LPH-VTON: Resolving the Structure-Texture Dilemma of Virtual Try-On via Latent Process Handover
For virtual try-on applications, this work provides a practical solution to the structure-texture dilemma, enabling higher-quality garment rendering.
Virtual Try-On faces a trade-off between structural integrity and textural fidelity. LPH-VTON resolves this by decomposing generation into a structure-biased early stage and a texture-biased later stage, achieving superior perceptual faithfulness and competitive structural alignment on VITON-HD.

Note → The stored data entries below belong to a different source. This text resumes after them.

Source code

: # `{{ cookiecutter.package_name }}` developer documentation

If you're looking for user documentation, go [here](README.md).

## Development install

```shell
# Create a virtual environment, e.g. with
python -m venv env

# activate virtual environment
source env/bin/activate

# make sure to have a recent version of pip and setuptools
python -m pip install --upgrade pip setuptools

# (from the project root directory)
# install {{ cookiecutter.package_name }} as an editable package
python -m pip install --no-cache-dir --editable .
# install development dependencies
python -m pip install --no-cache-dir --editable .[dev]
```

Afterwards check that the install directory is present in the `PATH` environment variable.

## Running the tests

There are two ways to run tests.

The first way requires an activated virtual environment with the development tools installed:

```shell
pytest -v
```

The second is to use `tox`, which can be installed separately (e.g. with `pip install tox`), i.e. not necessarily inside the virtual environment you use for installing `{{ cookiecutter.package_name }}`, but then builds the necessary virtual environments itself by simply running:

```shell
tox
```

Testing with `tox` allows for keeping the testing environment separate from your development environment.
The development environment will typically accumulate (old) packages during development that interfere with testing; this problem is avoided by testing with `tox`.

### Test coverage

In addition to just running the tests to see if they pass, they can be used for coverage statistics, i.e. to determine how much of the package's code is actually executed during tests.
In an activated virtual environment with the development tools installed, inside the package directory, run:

Virtual Try-On (VTON) aims to synthesize photorealistic images of garments precisely aligned with a person's body and pose. Current diffusion-based methods, however, face a fundamental trade-off between structural integrity and textural fidelity. In this paper, we formalize this challenge as a consequence of complementary inductive biases inherent in prevailing architectures: models heavily reliant on spatial constraints naturally favor geometric alignment but often suppress textures, whereas models dominated by unconstrained generative priors excel at vibrant detail rendering but are prone to structural drift. Based on this diagnosis, we propose LPH-VTON, a new synergistic framework that resolves this tension within a single, continuous denoising process. LPH-VTON strategically decomposes the generation, leveraging a structure-biased model to establish a geometrically consistent latent scaffold in the early stages, before handing over control to a texture-biased model for high-fidelity detail rendering. Extensive experiments validate our approach. Our model achieves a superior Pareto-optimal balance, establishing new benchmarks in perceptual faithfulness while maintaining highly competitive structural alignment across the standard dataset VITON-HD, proving the efficacy of temporal architectural decoupling.